Whoever built it, meant it to last.

I look back again down the river at where we’ve run. More dust, louder hoofbeats, and the whispers of men’s Noise on its way. I think I hear young Todd but I’m only imagining it cuz Aaron’ll be way behind on foot.

But I do see what I wanna see: this bridge is the only place where you can cross the river, from back where we’ve run to miles on farther ahead as you look.

Maybe another piece of luck is coming our way.

“Let’s go,” I say. We run across and it’s so well-made you can’t even see twixt the gaps in the planks of wood. We might as well still be on the path. We get to the other side and the girl stops and turns to me, no doubt seeing my idea in my Noise, already waiting for me to act.

The knife is still in my hand. Power at the end of my arm.

Maybe at last I can do some good with it.

I look over where this end of the bridge is tied to the stakes in the rock. The knife has a fearsome serrated edge on part of the blade, so I choose the likeliest looking knot and start sawing on it.

I saw and saw.

The hoofbeats get louder, echoing down the canyon.

But if there suddenly ain’t no bridge–

I saw some more.

And some more.

And some more.

And I’m just not making no progress at all.

“What the hell?” I say, looking at where I been cutting. There’s hardly a scratch there. I touch the serration on the knife with my finger and it pricks and bleeds almost immediately. I look closer at the rope. It looks like it’s coated in some kind of thin resin.

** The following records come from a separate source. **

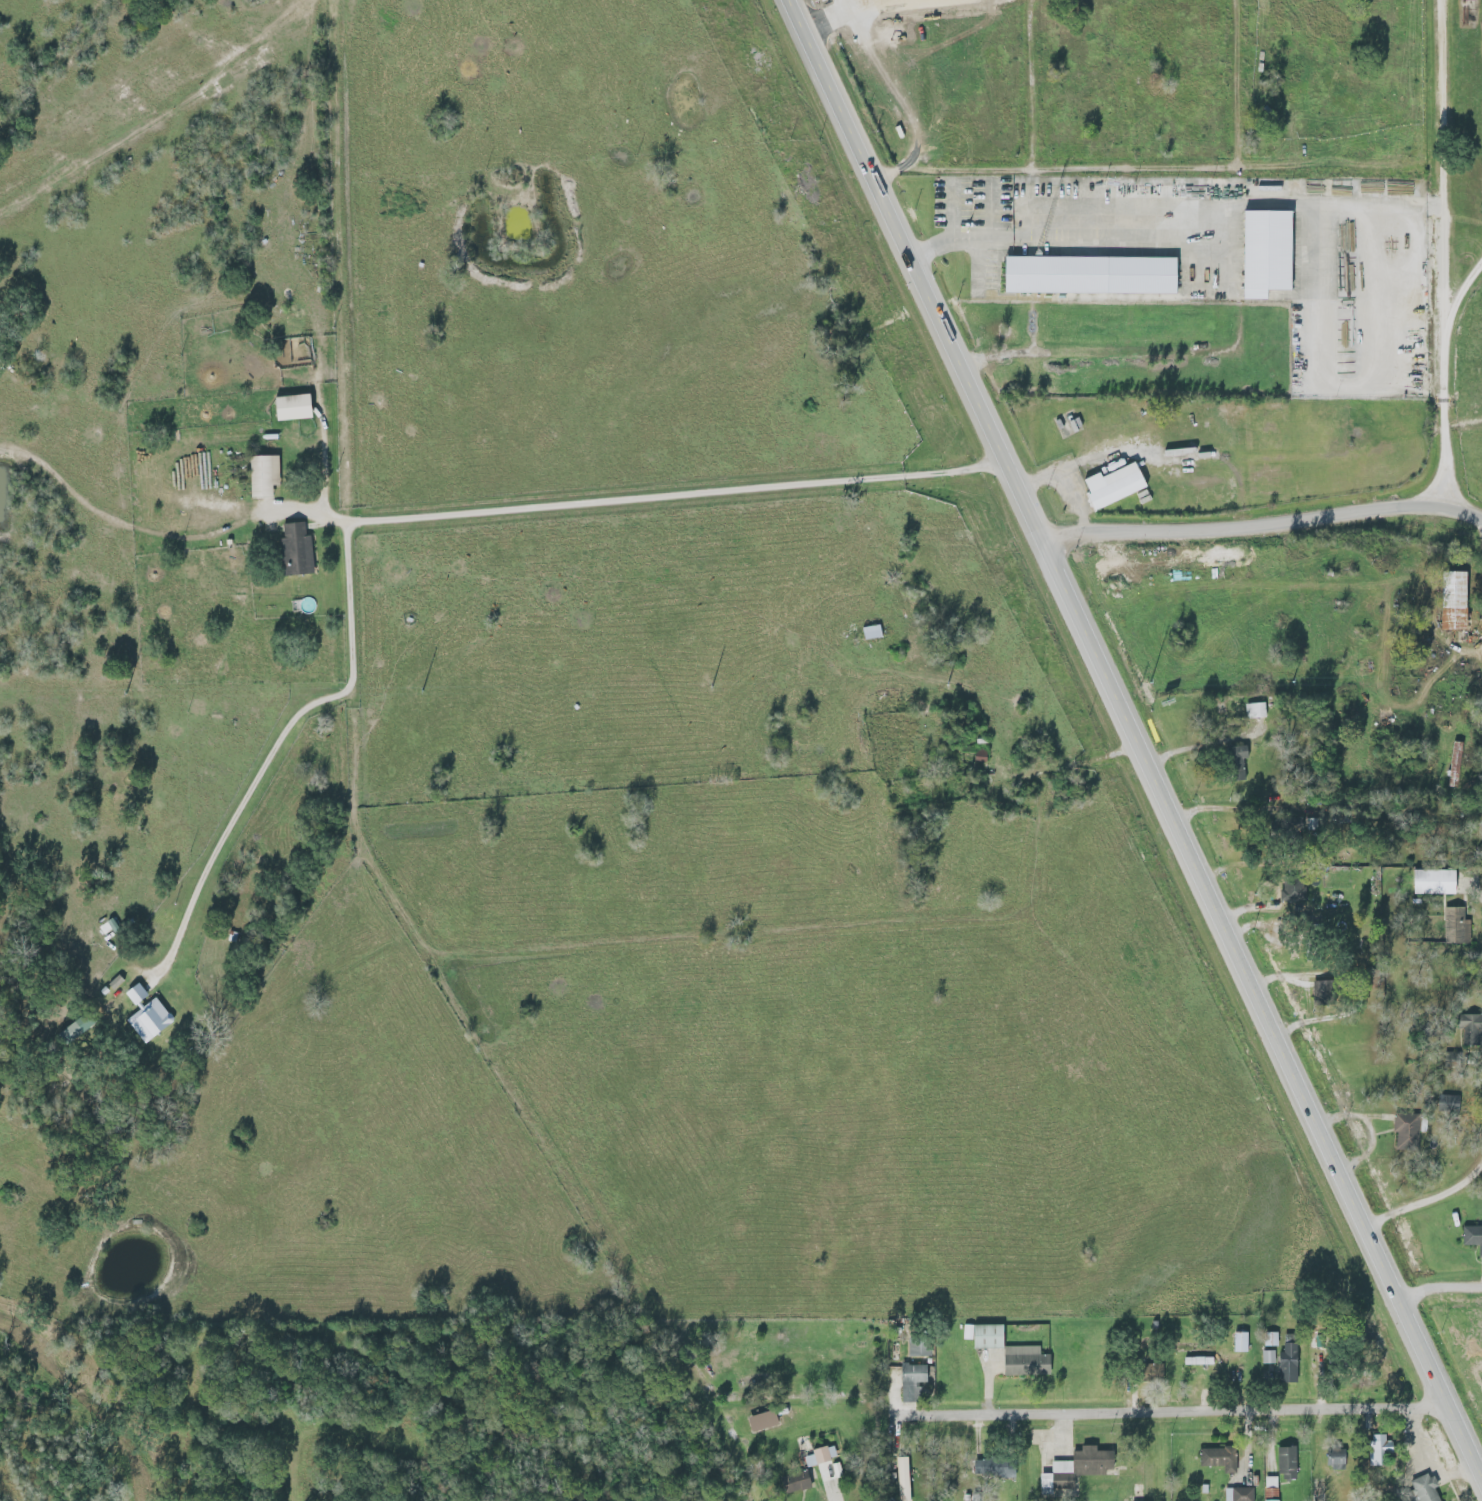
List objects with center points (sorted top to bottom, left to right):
road: (1443, 157)
road: (1158, 170)
building: (1261, 253)
road: (1235, 266)
building: (1086, 276)
road: (1095, 354)
road: (1446, 385)
building: (288, 408)
building: (260, 476)
building: (1109, 486)
road: (664, 492)
road: (1464, 517)
road: (1247, 528)
building: (302, 550)
building: (1449, 600)
building: (869, 633)
power tower: (1296, 682)
power tower: (1140, 683)
power tower: (946, 684)
power tower: (710, 686)
power tower: (418, 690)
power tower: (126, 694)
building: (1252, 710)
road: (1135, 732)
road: (280, 734)
road: (1211, 747)
building: (977, 757)
building: (986, 757)
building: (1241, 763)
building: (1452, 764)
road: (1072, 767)
building: (1288, 827)
building: (1429, 882)
building: (1290, 890)
building: (1463, 924)
building: (1327, 995)
building: (1468, 1027)
building: (1446, 1103)
building: (1413, 1130)
road: (1427, 1204)
building: (1476, 1236)
road: (630, 1276)
road: (1438, 1285)
building: (981, 1336)
building: (1269, 1339)
building: (1237, 1342)
building: (917, 1348)
building: (1266, 1357)
building: (1205, 1361)
building: (1032, 1362)
building: (1294, 1363)
building: (1286, 1364)
building: (1153, 1374)
building: (918, 1379)
road: (1187, 1417)
building: (760, 1421)
building: (1375, 1450)
building: (1385, 1451)
building: (822, 1454)
building: (1226, 1458)
building: (1341, 1460)
building: (1097, 1462)
building: (1293, 1463)
building: (999, 1468)
building: (900, 1479)
building: (794, 1483)
building: (1431, 1489)
building: (1236, 1494)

Some kind of ruddy tough, steel-like resin that ain’t for cutting.

“I don’t believe this,” I say, looking up at the girl.

She’s got her binos to her eyes, looking back the way we came down the river.

“Can you see ’em?”

I look down the river but you don’t need binos at all. You can see ’em coming with yer own two eyes. Small but growing larger and not slowing down, thundering their hooves like there’s no tomorrow.

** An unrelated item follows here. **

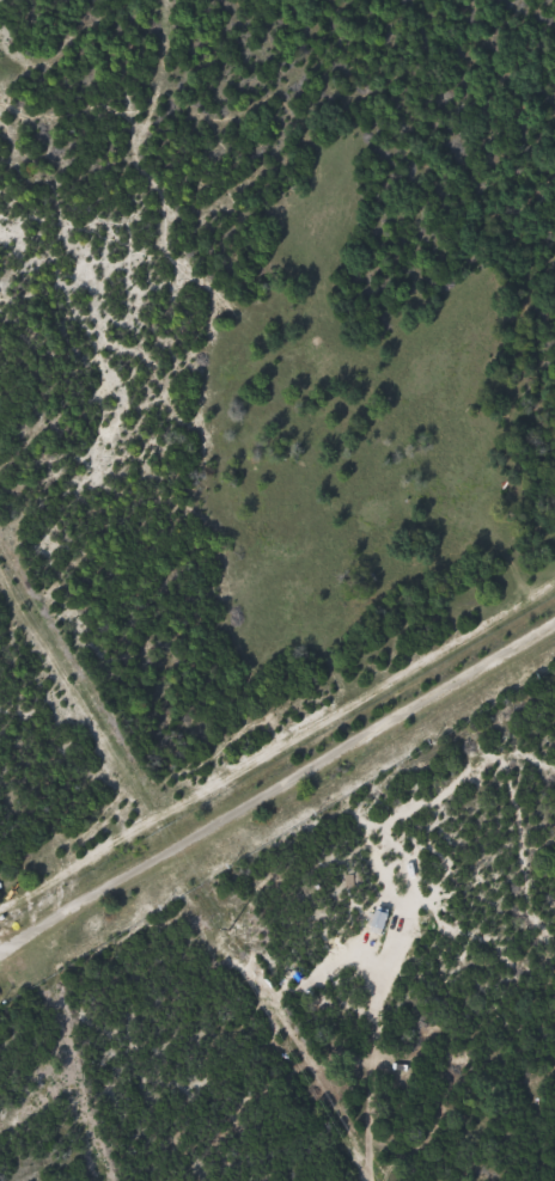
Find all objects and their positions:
road: (279, 784)
power tower: (228, 928)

We got three minutes. Maybe four.

Crap.

I start sawing again, fast and strong as I can, forcing my arm back and forth hard as I can make it, sweat popping out all over the place and new aches forming to keep all the old ones company. I saw and saw and saw, dripping water down my nose onto the knife.

“C’mon, c’mon,” I say thru my teeth.

I lift the knife. I’ve managed to get thru one tiny little bit of resin on one tiny little knot on one huge effing bridge.

“Goddam it!” I spit.

I saw some more and more and more. And more and more than that, sweat running into my eyes and starting to sting.

“Todd!” Manchee barks, his alarm spilling out all over the place.

I saw more. And more.

But the only thing that happens is that the knife catches and I smash my knuckles into the stake, bloodying them.